Article 7 : Révision de l’accord
Le présent accord pourra faire l’objet d’une révision par l’employeur et l’organisation syndicale signataire du présent accord, conformément aux dispositions des articles L. 2261-7 et L. 2261-8 du Code du travail.
Dans ce cas, la partie qui souhaite modifier l’accord remet à l’autre partie un projet écrit. En cas de demande de révision, les parties conviennent de se réunir dans un délai maximal de trois mois suivant la réception de celle-ci. En cas d’accord, la modification donne lieu à établissement d’un avenant.

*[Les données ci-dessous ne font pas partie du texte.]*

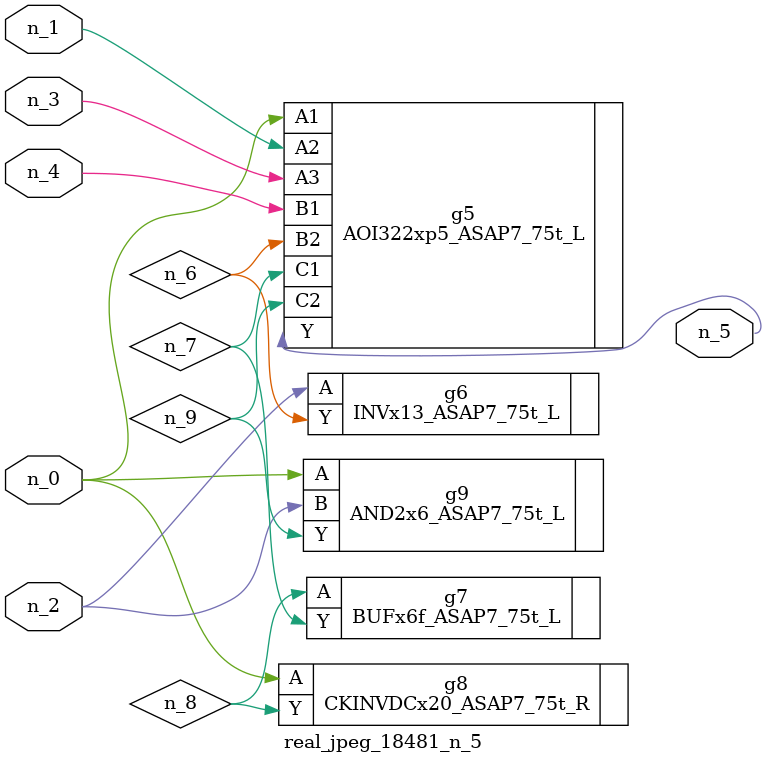
<source format=v>
module real_jpeg_18481_n_5 (n_4, n_0, n_1, n_2, n_3, n_5);

input n_4;
input n_0;
input n_1;
input n_2;
input n_3;

output n_5;

wire n_8;
wire n_6;
wire n_7;
wire n_9;

AOI322xp5_ASAP7_75t_L g5 ( 
.A1(n_0),
.A2(n_1),
.A3(n_3),
.B1(n_4),
.B2(n_6),
.C1(n_7),
.C2(n_9),
.Y(n_5)
);

CKINVDCx20_ASAP7_75t_R g8 ( 
.A(n_0),
.Y(n_8)
);

AND2x6_ASAP7_75t_L g9 ( 
.A(n_0),
.B(n_2),
.Y(n_9)
);

INVx13_ASAP7_75t_L g6 ( 
.A(n_2),
.Y(n_6)
);

BUFx6f_ASAP7_75t_L g7 ( 
.A(n_8),
.Y(n_7)
);


endmodule
</source>
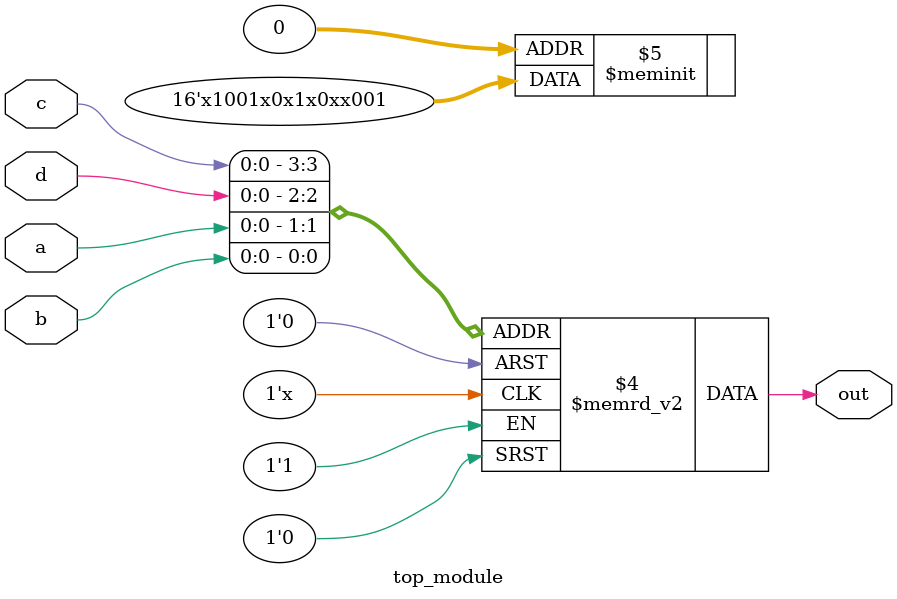
<source format=sv>
module top_module (
    input a, 
    input b,
    input c,
    input d,
    output reg out
);

always @(*) begin
    case ({c, d, a, b})
        4'b0000, 4'b0111, 4'b1011, 4'b1110: out = 1'b1;
        4'b0001, 4'b0010, 4'b0101, 4'b1001, 4'b1100, 4'b1101: out = 1'b0;
        default: out = 1'bx;
    endcase
end

endmodule

</source>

Article 8 : Publicité et dépôt de l’accord
Après signature, le présent accord sera notifié à l’organisation syndicale par la Direction par lettre recommandée avec AR ou lettre remise en mains propres contre signature. Le présent accord sera déposé sur support électronique via la plateforme de télé-procédure « TéléAccords ». Un exemplaire papier sera remis au Secrétariat-greffe du Conseil de Prud'hommes de Saint Nazaire. Il fera l’objet d’un affichage aux emplacements réservés à la communication avec le personnel.